Copy the lines below exactly, starting at the one with "nose: (325, 418)" and ending at the one with "left knee: (380, 677)", and leave out any picture.

*Dataset entries:*

**********

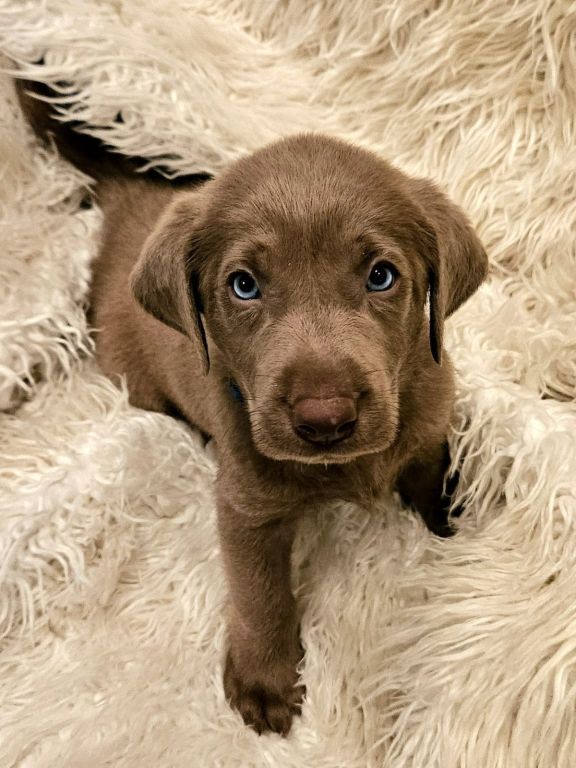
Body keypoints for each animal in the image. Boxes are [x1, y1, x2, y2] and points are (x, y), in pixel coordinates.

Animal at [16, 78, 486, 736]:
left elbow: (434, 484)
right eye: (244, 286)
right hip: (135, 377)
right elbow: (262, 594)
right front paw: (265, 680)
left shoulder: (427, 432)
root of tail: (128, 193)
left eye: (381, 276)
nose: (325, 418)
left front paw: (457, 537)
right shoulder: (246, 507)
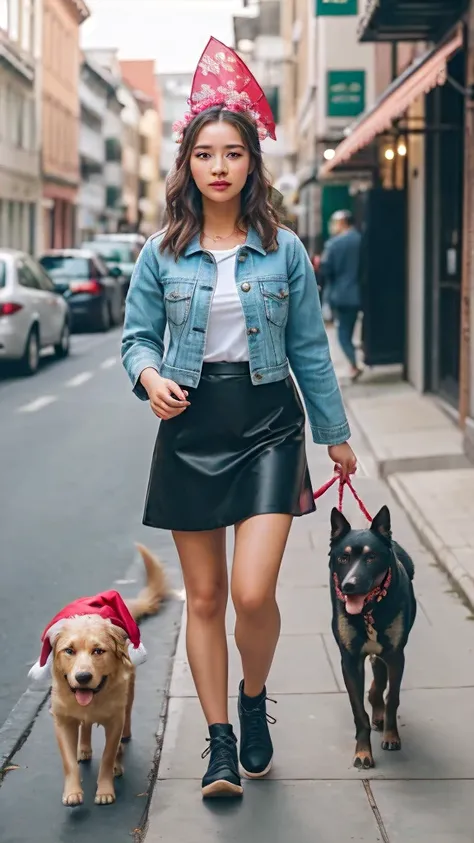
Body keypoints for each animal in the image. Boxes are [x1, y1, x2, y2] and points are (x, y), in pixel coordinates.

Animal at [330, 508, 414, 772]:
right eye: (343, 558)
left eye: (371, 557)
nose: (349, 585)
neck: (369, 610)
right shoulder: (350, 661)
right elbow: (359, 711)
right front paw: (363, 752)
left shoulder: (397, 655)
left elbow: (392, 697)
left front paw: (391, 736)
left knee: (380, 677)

**********

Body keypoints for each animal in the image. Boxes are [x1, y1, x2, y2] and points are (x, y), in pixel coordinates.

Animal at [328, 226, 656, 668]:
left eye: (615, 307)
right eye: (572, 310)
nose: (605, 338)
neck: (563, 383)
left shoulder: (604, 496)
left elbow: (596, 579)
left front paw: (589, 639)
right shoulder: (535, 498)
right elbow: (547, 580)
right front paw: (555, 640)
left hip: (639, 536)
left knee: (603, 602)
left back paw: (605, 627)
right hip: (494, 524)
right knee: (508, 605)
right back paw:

**********

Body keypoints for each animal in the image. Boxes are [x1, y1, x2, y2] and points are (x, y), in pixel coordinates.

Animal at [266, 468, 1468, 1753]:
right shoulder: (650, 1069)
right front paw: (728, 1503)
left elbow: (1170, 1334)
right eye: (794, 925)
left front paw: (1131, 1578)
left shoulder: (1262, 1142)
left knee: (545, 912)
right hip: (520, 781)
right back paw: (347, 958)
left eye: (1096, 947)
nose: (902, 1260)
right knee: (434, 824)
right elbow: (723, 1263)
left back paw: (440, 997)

**********

*FINISHED TASK:*
nose: (325, 418)
left front paw: (457, 537)
right shoulder: (246, 507)
Body keypoints for each animal in the image. Boxes are [x1, y1, x2, y2] and points are (x, y), in pixel coordinates.

Animal at [330, 508, 414, 772]:
right eye: (343, 558)
left eye: (371, 557)
nose: (349, 585)
neck: (369, 610)
right shoulder: (350, 661)
right elbow: (359, 711)
right front paw: (363, 752)
left shoulder: (397, 655)
left elbow: (392, 697)
left front paw: (391, 736)
left knee: (380, 677)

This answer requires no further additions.